Зато с жильцами дома, где была убита Екатерина Бенедиктовна Анисковец, можно было работать спокойно. Искомый мужчина там вряд ли появится. Даже наверняка не появится. А если появится, значит, он к убийству отношения не имеет. Но беда в том, что видели и запомнили его только два человека. И, что самое главное, в разное время. Старушка с нижнего этажа запомнила его еще с тех времен, когда он достаточно регулярно приходил к Екатерине Бенедиктовне, и было это довольно давно. Незадолго до убийства она его не видела. Другая же соседка жила в доме недавно и видела темноволосого мужчину возле квартиры Анисковец за два дня до убийства, но никогда не видела его раньше.
Миша Доценко по опыту знал, что с такими двумя свидетелями каши не сваришь. Под кашей в данном случае подразумевался субъективный портрет разыскиваемого мужчины. Так оно и вышло.
Поскольку всех жильцов дома Доценко уже знал, то решил воспользоваться услугами художника, жившего прямо над квартирой Анисковец. Федор подрабатывал "быстрыми" портретами возле Выставочного центра, много пил, но глаз у него был по-прежнему острым, а рука пока еще не дрожала даже с похмелья.
Начал Доценко с той свидетельницы, которая была постарше. Анисья Лукинична уверенно руководила работой Федора и была страшно довольна, проникнувшись важностью выполняемой задачи.
- Круче, круче бери, - командовала она. - Вот так. Нет, брови не такие, гуще рисуй... Губы-то, губы чего сморщил, они у него такие были красивые, большие...

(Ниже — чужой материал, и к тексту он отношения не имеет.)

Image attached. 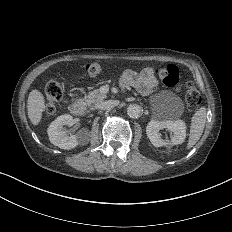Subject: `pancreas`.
<instances>
[{"mask_svg":"<svg viewBox=\"0 0 232 232\" xmlns=\"http://www.w3.org/2000/svg\"><path fill=\"white\" fill-rule=\"evenodd\" d=\"M106 97V94H103L98 89H96L89 92V94L82 101H84L85 105L90 109H96L100 106Z\"/></svg>","mask_w":232,"mask_h":232,"instance_id":"1","label":"pancreas"}]
</instances>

Федор покорно исправлял рисунок, полагаясь на слова женщины.
- Да чего-то он у тебя старый-то какой получился, - неодобрительно изрекла Анисья Лукинична, окидывая взглядом законченный рисунок. - И не такой он вовсе был.
Начали сначала. Овал лица. Прическа. Нос. Губы. Брови. Глаза. Подбородок. Морщины.
- Ну а теперь как? - с надеждой спросил Доценко.
- Теперь хорошо, - удовлетворенно сказала свидетельница, которой скоро должно было исполниться девяносто четыре года.
С полученным портретом они пришли к другой соседке, той, что видела "дядю Сашу" незадолго до смерти Анисковец.
- Что вы, - удивилась она, едва бросив взгляд на рисунок, - это совершенно не он.
- Так, - устало вздохнул Доценко, - приехали. Давайте все сначала. Что вы вкладываете в понятие "совершенно не он"?
- Ну как что, - растерялась женщина. - Не похож.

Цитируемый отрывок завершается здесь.